Wiffiti continues to serve us well and has been used in several hundred campaigns (with brands such as Pepsi, Coke, Verizon, GM etc) political events (such as a fund raiser for the then presidential candidate Barack Obama) and events/concerts (including major trade shows such as CES, American Idol tours and the Black Eyed Peas).

But a strange thing started to happen about 18 months ago.

Where LocaModa was focused on monetizing media on digital out-of-home screens, our platform unpredicatbly started to be embraced by teachers.

Like brands, teachers realized that their “audience” wasn’t always paying attention!

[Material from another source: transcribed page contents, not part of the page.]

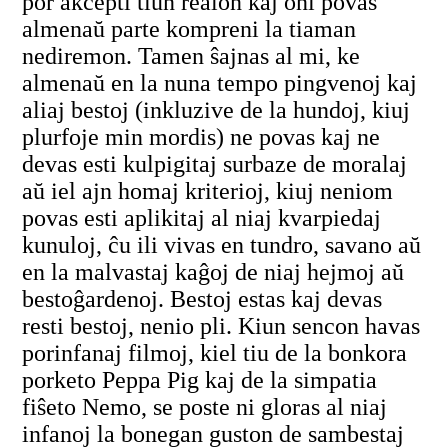
por akcepti tiun realon kaj oni povas
almenaŭ parte kompreni la tiaman
nediremon. Tamen ŝajnas al mi, ke
almenaŭ en la nuna tempo pingvenoj kaj
aliaj bestoj (inkluzive de la hundoj, kiuj
plurfoje min mordis) ne povas kaj ne
devas esti kulpigitaj surbaze de moralaj
aŭ iel ajn homaj kriterioj, kiuj neniom
povas esti aplikitaj al niaj kvarpiedaj
kunuloj, ĉu ili vivas en tundro, savano aŭ
en la malvastaj kaĝoj de niaj hejmoj aŭ
bestoĝardenoj. Bestoj estas kaj devas
resti bestoj, nenio pli. Kiun sencon havas
porinfanaj filmoj, kiel tiu de la bonkora
porketo Peppa Pig kaj de la simpatia
fiŝeto Nemo, se poste ni gloras al niaj
infanoj la bonegan guston de sambestaj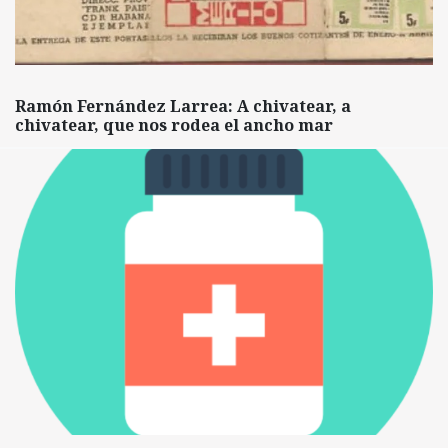
Ramón Fernández Larrea: A chivatear, a
chivatear, que nos rodea el ancho mar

Instead of telling their pupils to turn their phones off, enterprising teachers recognized the potential to use the phone as an engagement tool and communication channel.

What may well have started out as a “cool” idea or gimmick worked, and soon we saw tens of thousands of screens being made by users who were not exactly LocaModa’s target customers.

Today over 90,000 Wiffiti applications have been made by teachers.

Scolastic even published a lesson on text messaging in class via Wiffiti.

And that is why we not only had to listen to the wisdom of the crowd, but also work out where new markets for Wiffiti could be.

So today at Wiffiti.com, there is an invitation to a beta program that is being rolled out in the coming weeks to the many thousands of teachers, event/conference organizers and smaller digital networks who have been outside our core market.

The key features that teachers have been asking for have previously only been available to customers paying many thousands of dollars - but those features including the ability for a screen to be private and moderation tools, will soon be available to a much wider group of users.

And for event/conference organizers, who need more flexibility to customize screens to market to their audiences, there will be affordable Wiffiti Pro versions.

Our media clients and digital networks have a very different set of requirements for customized campaigns and/or hundreds or thousands of localized nodes, and these clients will be unaffected by the changes going on with Wiffiti. They will soon be offered a range of applications and features more easily tailored to their specific requirements.